El colapso de los sistemas de salud debido a la pandemia tuvo niveles de intensidad variados entre los países de la región, poniendo de manifiesto la fragilidad de sus sistemas sanitarios. La insuficiencia de los servicios de agua y saneamiento en las zonas más empobrecidas ha dificultado la puesta en marcha de medidas sanitarias necesarias para evitar la propagación de la COVID-19.
La dimensión económica de la crisis ha sido quizás lo más preocupante. La abrupta caída del PIB en 2020 (-9,1%) ha provocado un aumento de la desigualdad en la región más desigual del planeta. La crisis ha tenido un impacto severo no solo en la población de menor nivel de ingreso, sino también en las minorías étnicas, la población rural, las mujeres, las personas jóvenes y migrantes.
El confinamiento supuso una amenaza para el derecho a la educación de la infancia y la juventud. La enseñanza online ha estado condicionada por las brechas en el acceso a la tecnología, ensanchando las desigualdades si hablamos de una educación de calidad. Los casos de violencia contra menores en el ámbito familiar se dispararon y la función de espacios seguros y de socialización de los centros educativos afectaron a su salud mental.

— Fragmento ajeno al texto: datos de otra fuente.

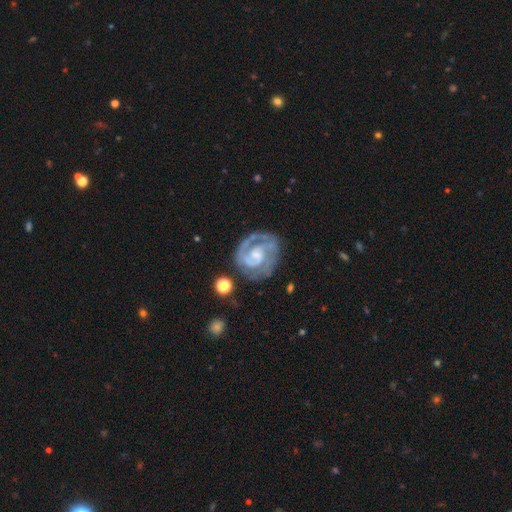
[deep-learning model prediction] smooth-or-featured: featured or disk: 88% | smooth: 8% | star or artifact: 5%
  disk-edge-on: no: 98% | yes: 2%
    bar: no: 49% | weak: 40% | strong: 11%
    has-spiral-arms: yes: 96% | no: 4%
      spiral-winding: tight: 57% | medium: 36% | loose: 7%
      spiral-arm-count: 2: 68% | can't tell: 10% | 3: 10% | 1: 8% | 4: 2% | more than 4: 2%
    bulge-size: small: 39% | moderate: 32% | none: 20% | large: 7% | dominant: 2%
  merging: none: 70% | minor disturbance: 17% | major disturbance: 10% | merger: 3%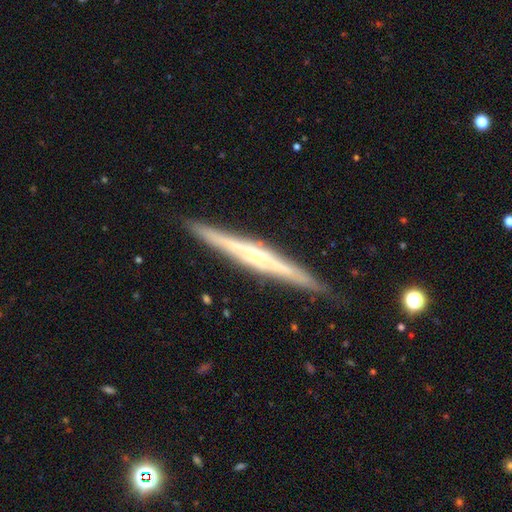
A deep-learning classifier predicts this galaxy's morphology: This is likely a featured or disk galaxy (80%). It is clearly viewed edge-on (98%). Edge-on bulge: possibly rounded (54%). Merging: clearly none (90%).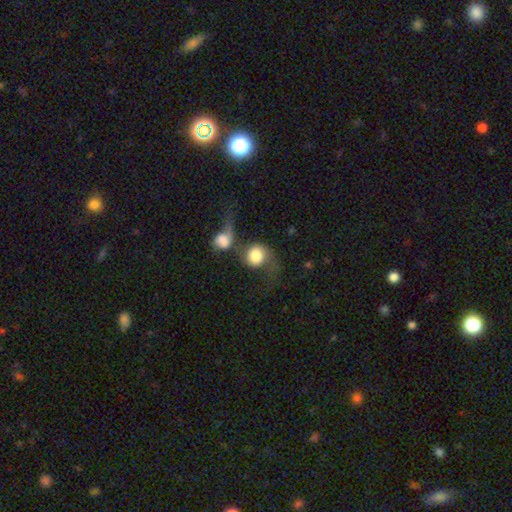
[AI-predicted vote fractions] This is likely a smooth galaxy (64%). How rounded: likely round (78%). Merging: possibly merger (55%).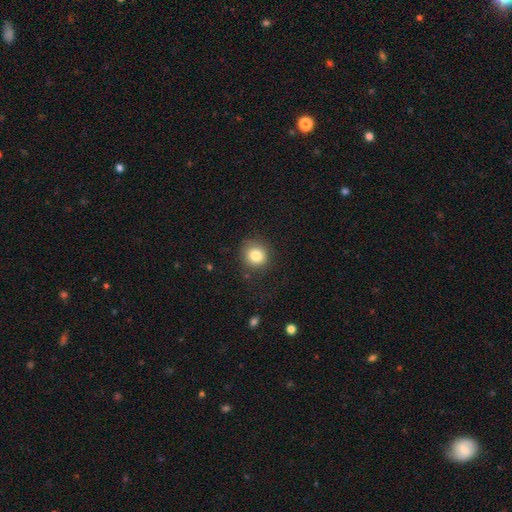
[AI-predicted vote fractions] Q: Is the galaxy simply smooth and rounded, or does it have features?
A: smooth — 83%.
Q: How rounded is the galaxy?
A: round — 87%.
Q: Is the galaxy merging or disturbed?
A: none — 83%.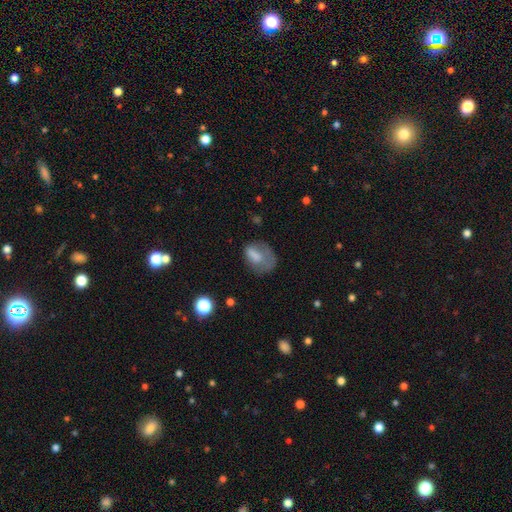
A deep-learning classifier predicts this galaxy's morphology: Q: Smooth or featured?
A: smooth (67%); runner-up: featured or disk (23%)
Q: How rounded?
A: in between (72%); runner-up: round (26%)
Q: Merging?
A: major disturbance (36%); runner-up: none (34%)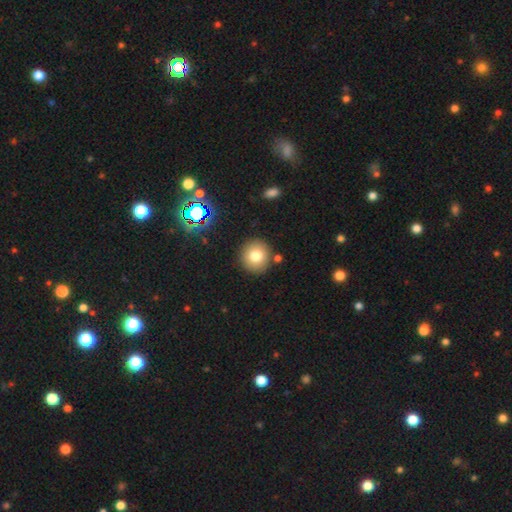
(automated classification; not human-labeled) smooth_or_featured: smooth (p=0.76) [alt: star or artifact p=0.12]
how_rounded: round (p=0.91) [alt: in between p=0.08]
merging: none (p=0.86) [alt: minor disturbance p=0.08]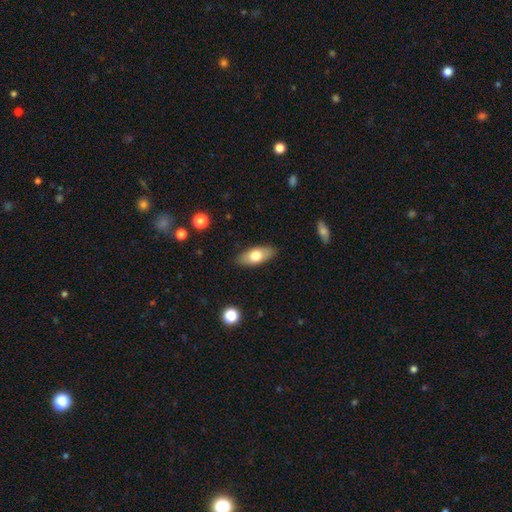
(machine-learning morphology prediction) A smooth galaxy with no disk features (69%) that is in between round and cigar-shaped (84%).

Vote fractions:
- Smooth or featured? smooth: 69% / featured or disk: 24% / star or artifact: 6%
- How rounded? in between: 84% / cigar-shaped: 13% / round: 3%
- Merging? none: 87% / minor disturbance: 10% / major disturbance: 2% / merger: 1%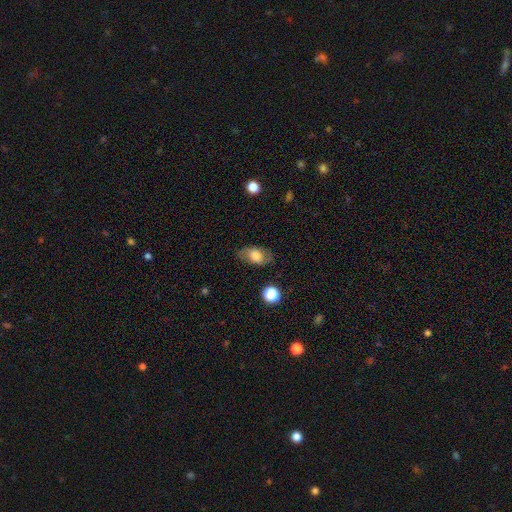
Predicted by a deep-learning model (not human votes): Smooth or featured? Predicted: smooth (p=0.63). How rounded? Predicted: in between (p=0.86). Merging? Predicted: none (p=0.72).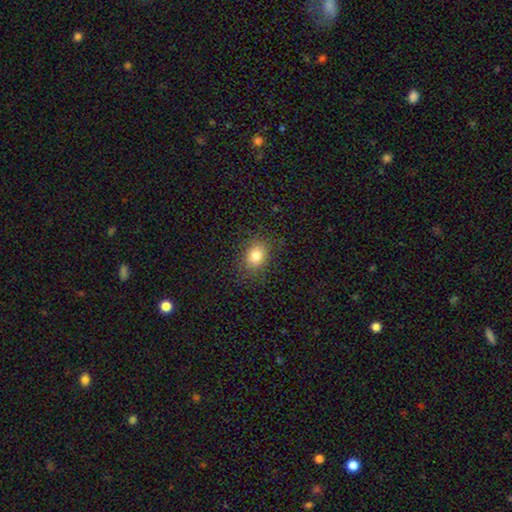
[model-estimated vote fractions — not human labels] This appears to be a smooth galaxy with no disk features (80%) that is in between round and cigar-shaped (51%). Merging: none (83%).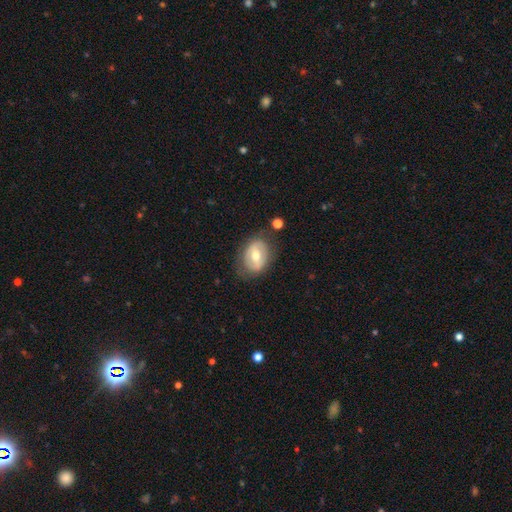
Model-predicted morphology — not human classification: smooth-or-featured: featured or disk: 53% | smooth: 40% | star or artifact: 6%
  disk-edge-on: no: 93% | yes: 7%
  merging: none: 72% | minor disturbance: 18% | major disturbance: 8% | merger: 2%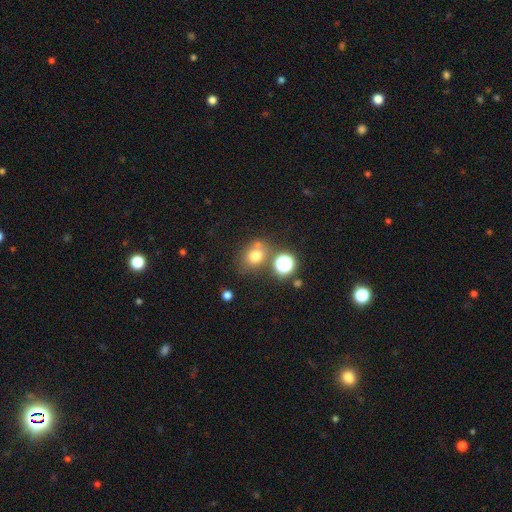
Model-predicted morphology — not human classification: This appears to be a smooth galaxy with no disk features (73%) that is round (62%). Merging: none (63%).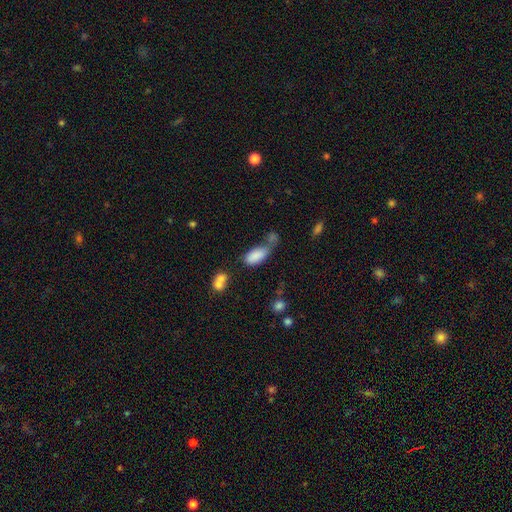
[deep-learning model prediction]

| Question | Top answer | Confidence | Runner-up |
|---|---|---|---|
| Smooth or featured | smooth | 84% | star or artifact (8%) |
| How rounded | in between | 91% | cigar-shaped (6%) |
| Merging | none | 40% | merger (30%) |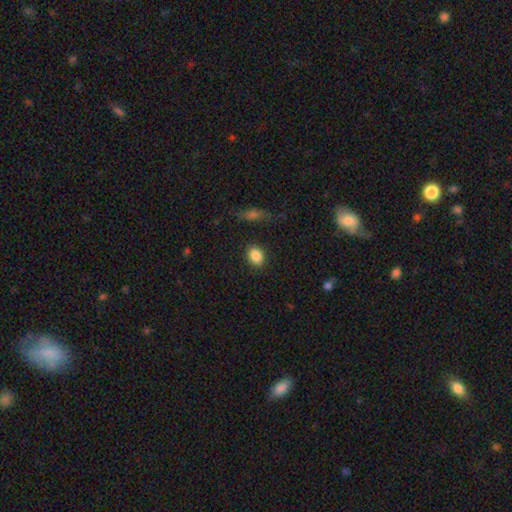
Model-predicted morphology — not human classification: Smooth or featured? Predicted: smooth (p=0.87). How rounded? Predicted: in between (p=0.63). Merging? Predicted: none (p=0.87).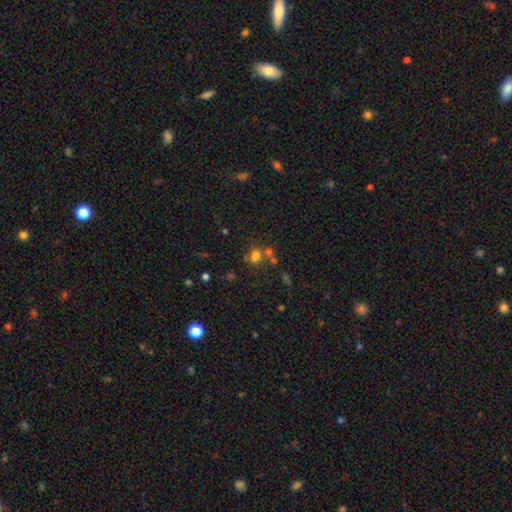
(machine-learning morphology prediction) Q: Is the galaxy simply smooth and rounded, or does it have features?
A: smooth — 61%.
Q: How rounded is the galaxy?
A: round — 58%.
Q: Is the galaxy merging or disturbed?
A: none — 46%.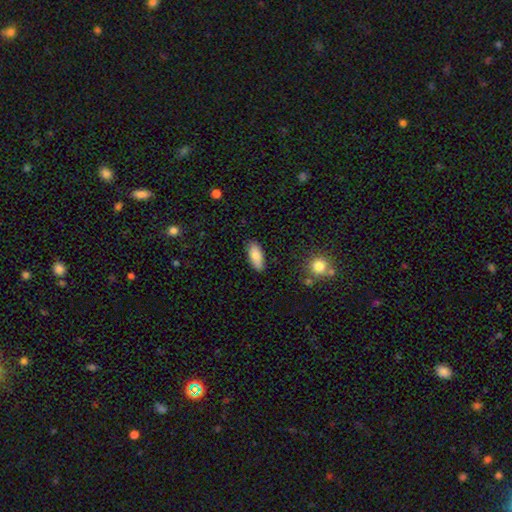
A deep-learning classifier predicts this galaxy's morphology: Q: Smooth or featured?
A: smooth (80%); runner-up: featured or disk (13%)
Q: How rounded?
A: in between (83%); runner-up: cigar-shaped (15%)
Q: Merging?
A: none (85%); runner-up: minor disturbance (12%)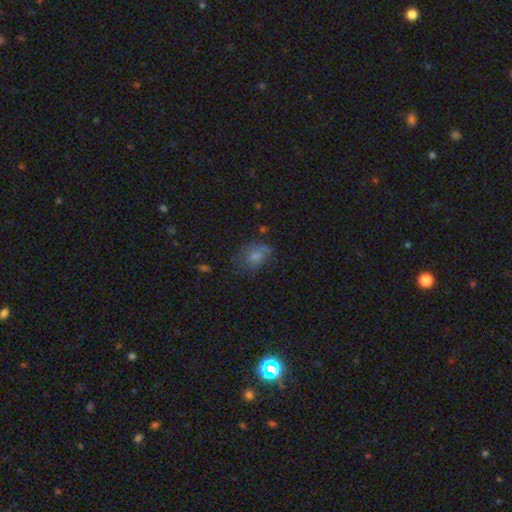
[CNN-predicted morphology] type=smooth (65%); roundness=in between (72%); merging=none (47%).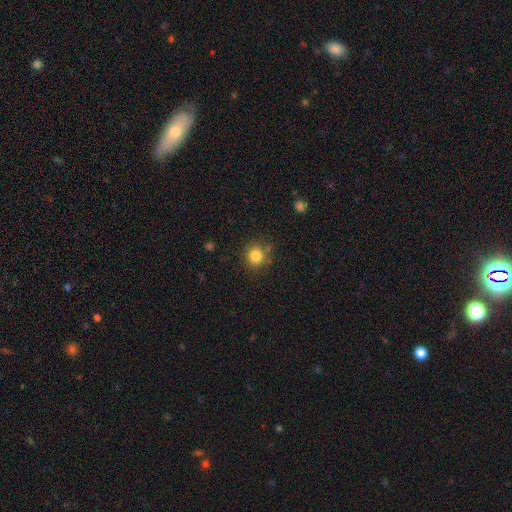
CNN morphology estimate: Smooth or featured: smooth — 83% (star or artifact — 12%)
How rounded: round — 88% (in between — 11%)
Merging: none — 78% (minor disturbance — 13%)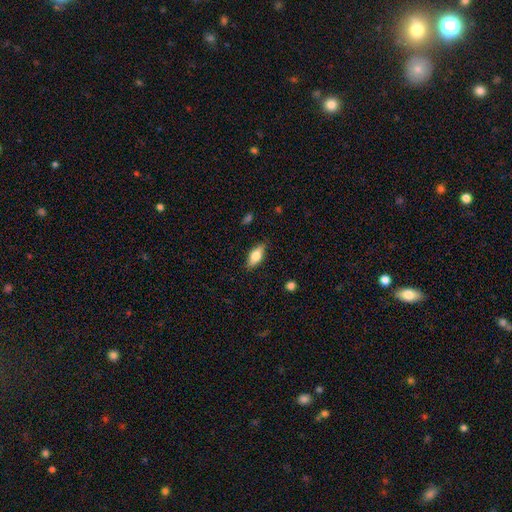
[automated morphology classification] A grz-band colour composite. It shows a smooth galaxy with no disk features (71%) that is in between round and cigar-shaped (81%). Merging: none (84%).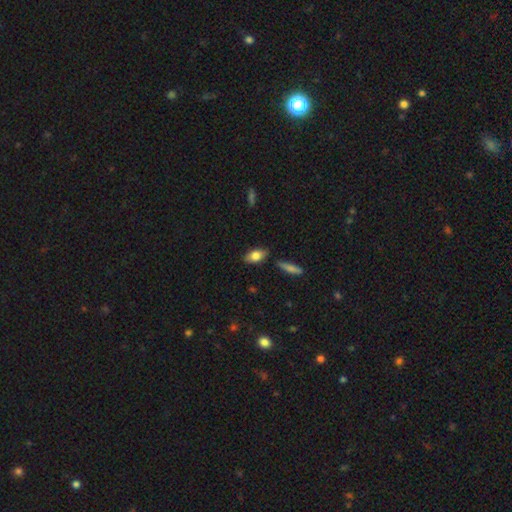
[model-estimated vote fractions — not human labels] smooth_or_featured: smooth (p=0.79) [alt: featured or disk p=0.14]
how_rounded: in between (p=0.87) [alt: cigar-shaped p=0.08]
merging: none (p=0.82) [alt: minor disturbance p=0.12]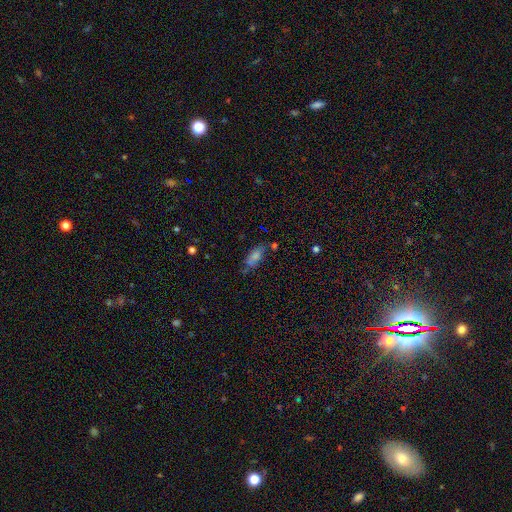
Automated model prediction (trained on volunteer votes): Q: Smooth or featured?
A: smooth (73%); runner-up: featured or disk (15%)
Q: How rounded?
A: in between (74%); runner-up: cigar-shaped (23%)
Q: Merging?
A: none (61%); runner-up: minor disturbance (21%)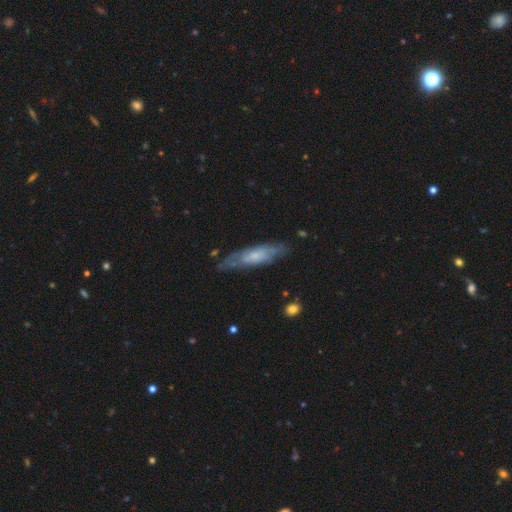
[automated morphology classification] This appears to be a featured or disk galaxy (54%). Merging: none (67%).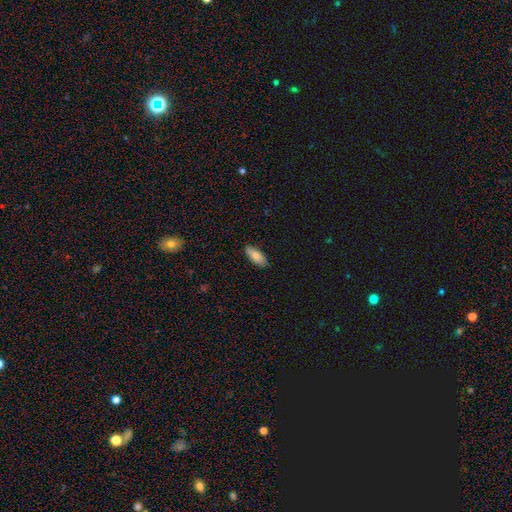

En cuanto a la migración, la falta de oportunidades y la violencia generalizada continuó empujando a miles de personas centroamericanas a emprender la peligrosa travesía hacia Estados Unidos. En Sudamérica, la crisis política, económica y social de Venezuela ha persistido, con la consiguiente crisis humanitaria a nivel regional, que acumula más de cuatro millones de personas deambulando por los países de la región.
El cambio climático es también protagonista con un aumento en la intensidad de los desastres naturales. Los huracanes Eta y Iota, en Centroamérica, fueron las catástrofes más devastadoras de los últimos 20 años en la región.